• [TASK BRIEF]: Reproduce every one of the following entries word for word, keeping each line as it appears.

----- RECORDS TO PROCESS

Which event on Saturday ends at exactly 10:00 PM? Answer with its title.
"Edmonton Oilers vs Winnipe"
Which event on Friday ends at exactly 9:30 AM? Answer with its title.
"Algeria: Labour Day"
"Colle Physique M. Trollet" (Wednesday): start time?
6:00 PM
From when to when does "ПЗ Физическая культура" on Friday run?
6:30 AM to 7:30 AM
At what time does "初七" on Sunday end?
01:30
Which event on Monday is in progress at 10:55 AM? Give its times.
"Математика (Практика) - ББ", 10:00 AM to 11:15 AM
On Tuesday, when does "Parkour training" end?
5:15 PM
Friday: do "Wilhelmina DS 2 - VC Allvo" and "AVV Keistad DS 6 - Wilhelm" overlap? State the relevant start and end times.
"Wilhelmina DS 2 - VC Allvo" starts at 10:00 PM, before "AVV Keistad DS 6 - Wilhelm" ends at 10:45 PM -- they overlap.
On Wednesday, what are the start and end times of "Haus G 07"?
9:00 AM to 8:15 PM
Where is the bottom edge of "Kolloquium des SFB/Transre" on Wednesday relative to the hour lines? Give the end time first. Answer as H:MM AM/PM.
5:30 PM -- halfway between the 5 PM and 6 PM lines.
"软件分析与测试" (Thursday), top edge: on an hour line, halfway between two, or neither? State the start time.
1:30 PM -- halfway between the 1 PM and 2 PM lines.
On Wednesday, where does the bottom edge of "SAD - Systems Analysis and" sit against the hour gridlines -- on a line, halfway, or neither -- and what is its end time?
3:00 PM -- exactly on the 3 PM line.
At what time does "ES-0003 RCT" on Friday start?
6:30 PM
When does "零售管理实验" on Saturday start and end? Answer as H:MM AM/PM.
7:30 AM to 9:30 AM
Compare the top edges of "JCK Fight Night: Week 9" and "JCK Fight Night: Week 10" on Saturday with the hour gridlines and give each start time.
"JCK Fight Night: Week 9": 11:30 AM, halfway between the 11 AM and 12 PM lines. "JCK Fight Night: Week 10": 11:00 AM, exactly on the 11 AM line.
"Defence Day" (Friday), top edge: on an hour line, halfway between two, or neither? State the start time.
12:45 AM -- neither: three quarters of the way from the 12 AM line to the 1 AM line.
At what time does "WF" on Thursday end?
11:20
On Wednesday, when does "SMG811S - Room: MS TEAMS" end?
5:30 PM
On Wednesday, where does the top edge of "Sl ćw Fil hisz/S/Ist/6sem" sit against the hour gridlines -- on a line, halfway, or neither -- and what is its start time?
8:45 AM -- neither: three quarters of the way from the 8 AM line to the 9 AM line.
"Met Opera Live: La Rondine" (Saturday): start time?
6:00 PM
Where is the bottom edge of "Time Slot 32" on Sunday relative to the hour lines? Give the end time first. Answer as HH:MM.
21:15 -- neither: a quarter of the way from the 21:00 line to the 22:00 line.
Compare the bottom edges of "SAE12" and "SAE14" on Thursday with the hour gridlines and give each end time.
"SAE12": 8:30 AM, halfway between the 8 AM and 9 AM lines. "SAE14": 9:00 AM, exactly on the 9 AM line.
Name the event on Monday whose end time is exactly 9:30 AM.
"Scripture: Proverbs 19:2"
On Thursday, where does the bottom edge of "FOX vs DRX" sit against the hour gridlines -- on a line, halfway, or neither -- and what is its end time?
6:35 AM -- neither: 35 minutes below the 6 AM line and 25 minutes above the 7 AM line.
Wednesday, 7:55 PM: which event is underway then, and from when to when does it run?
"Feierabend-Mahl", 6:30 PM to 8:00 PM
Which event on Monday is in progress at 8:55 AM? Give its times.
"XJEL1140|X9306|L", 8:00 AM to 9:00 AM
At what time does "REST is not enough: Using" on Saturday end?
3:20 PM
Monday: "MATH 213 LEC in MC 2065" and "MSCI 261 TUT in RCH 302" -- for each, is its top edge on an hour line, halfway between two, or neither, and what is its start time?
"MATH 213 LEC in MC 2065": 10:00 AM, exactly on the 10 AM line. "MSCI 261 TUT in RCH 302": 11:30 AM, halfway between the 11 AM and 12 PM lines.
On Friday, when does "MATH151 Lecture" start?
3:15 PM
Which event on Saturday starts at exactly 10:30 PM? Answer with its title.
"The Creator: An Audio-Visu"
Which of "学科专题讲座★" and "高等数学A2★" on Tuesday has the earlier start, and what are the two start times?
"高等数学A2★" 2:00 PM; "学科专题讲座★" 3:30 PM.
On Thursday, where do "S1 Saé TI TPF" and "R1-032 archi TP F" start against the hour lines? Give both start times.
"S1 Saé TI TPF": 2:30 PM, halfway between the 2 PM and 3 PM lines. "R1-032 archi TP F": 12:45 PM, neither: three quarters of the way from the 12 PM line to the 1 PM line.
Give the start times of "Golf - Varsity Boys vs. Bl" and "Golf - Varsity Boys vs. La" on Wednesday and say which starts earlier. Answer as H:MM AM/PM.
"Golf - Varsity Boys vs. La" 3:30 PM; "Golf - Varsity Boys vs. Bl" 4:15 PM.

----------

• [WRITTEN SOLUTION]:
Which event on Saturday ends at exactly 10:00 PM? Answer with its title.
"Edmonton Oilers vs Winnipe"
Which event on Friday ends at exactly 9:30 AM? Answer with its title.
"Algeria: Labour Day"
"Colle Physique M. Trollet" (Wednesday): start time?
6:00 PM
From when to when does "ПЗ Физическая культура" on Friday run?
6:30 AM to 7:30 AM
At what time does "初七" on Sunday end?
01:30
Which event on Monday is in progress at 10:55 AM? Give its times.
"Математика (Практика) - ББ", 10:00 AM to 11:15 AM
On Tuesday, when does "Parkour training" end?
5:15 PM
Friday: do "Wilhelmina DS 2 - VC Allvo" and "AVV Keistad DS 6 - Wilhelm" overlap? State the relevant start and end times.
"Wilhelmina DS 2 - VC Allvo" starts at 10:00 PM, before "AVV Keistad DS 6 - Wilhelm" ends at 10:45 PM -- they overlap.
On Wednesday, what are the start and end times of "Haus G 07"?
9:00 AM to 8:15 PM
Where is the bottom edge of "Kolloquium des SFB/Transre" on Wednesday relative to the hour lines? Give the end time first. Answer as H:MM AM/PM.
5:30 PM -- halfway between the 5 PM and 6 PM lines.
"软件分析与测试" (Thursday), top edge: on an hour line, halfway between two, or neither? State the start time.
1:30 PM -- halfway between the 1 PM and 2 PM lines.
On Wednesday, where does the bottom edge of "SAD - Systems Analysis and" sit against the hour gridlines -- on a line, halfway, or neither -- and what is its end time?
3:00 PM -- exactly on the 3 PM line.
At what time does "ES-0003 RCT" on Friday start?
6:30 PM
When does "零售管理实验" on Saturday start and end? Answer as H:MM AM/PM.
7:30 AM to 9:30 AM
Compare the top edges of "JCK Fight Night: Week 9" and "JCK Fight Night: Week 10" on Saturday with the hour gridlines and give each start time.
"JCK Fight Night: Week 9": 11:30 AM, halfway between the 11 AM and 12 PM lines. "JCK Fight Night: Week 10": 11:00 AM, exactly on the 11 AM line.
"Defence Day" (Friday), top edge: on an hour line, halfway between two, or neither? State the start time.
12:45 AM -- neither: three quarters of the way from the 12 AM line to the 1 AM line.
At what time does "WF" on Thursday end?
11:20
On Wednesday, when does "SMG811S - Room: MS TEAMS" end?
5:30 PM
On Wednesday, where does the top edge of "Sl ćw Fil hisz/S/Ist/6sem" sit against the hour gridlines -- on a line, halfway, or neither -- and what is its start time?
8:45 AM -- neither: three quarters of the way from the 8 AM line to the 9 AM line.
"Met Opera Live: La Rondine" (Saturday): start time?
6:00 PM
Where is the bottom edge of "Time Slot 32" on Sunday relative to the hour lines? Give the end time first. Answer as HH:MM.
21:15 -- neither: a quarter of the way from the 21:00 line to the 22:00 line.
Compare the bottom edges of "SAE12" and "SAE14" on Thursday with the hour gridlines and give each end time.
"SAE12": 8:30 AM, halfway between the 8 AM and 9 AM lines. "SAE14": 9:00 AM, exactly on the 9 AM line.
Name the event on Monday whose end time is exactly 9:30 AM.
"Scripture: Proverbs 19:2"
On Thursday, where does the bottom edge of "FOX vs DRX" sit against the hour gridlines -- on a line, halfway, or neither -- and what is its end time?
6:35 AM -- neither: 35 minutes below the 6 AM line and 25 minutes above the 7 AM line.
Wednesday, 7:55 PM: which event is underway then, and from when to when does it run?
"Feierabend-Mahl", 6:30 PM to 8:00 PM
Which event on Monday is in progress at 8:55 AM? Give its times.
"XJEL1140|X9306|L", 8:00 AM to 9:00 AM
At what time does "REST is not enough: Using" on Saturday end?
3:20 PM
Monday: "MATH 213 LEC in MC 2065" and "MSCI 261 TUT in RCH 302" -- for each, is its top edge on an hour line, halfway between two, or neither, and what is its start time?
"MATH 213 LEC in MC 2065": 10:00 AM, exactly on the 10 AM line. "MSCI 261 TUT in RCH 302": 11:30 AM, halfway between the 11 AM and 12 PM lines.
On Friday, when does "MATH151 Lecture" start?
3:15 PM
Which event on Saturday starts at exactly 10:30 PM? Answer with its title.
"The Creator: An Audio-Visu"
Which of "学科专题讲座★" and "高等数学A2★" on Tuesday has the earlier start, and what are the two start times?
"高等数学A2★" 2:00 PM; "学科专题讲座★" 3:30 PM.
On Thursday, where do "S1 Saé TI TPF" and "R1-032 archi TP F" start against the hour lines? Give both start times.
"S1 Saé TI TPF": 2:30 PM, halfway between the 2 PM and 3 PM lines. "R1-032 archi TP F": 12:45 PM, neither: three quarters of the way from the 12 PM line to the 1 PM line.
Give the start times of "Golf - Varsity Boys vs. Bl" and "Golf - Varsity Boys vs. La" on Wednesday and say which starts earlier. Answer as H:MM AM/PM.
"Golf - Varsity Boys vs. La" 3:30 PM; "Golf - Varsity Boys vs. Bl" 4:15 PM.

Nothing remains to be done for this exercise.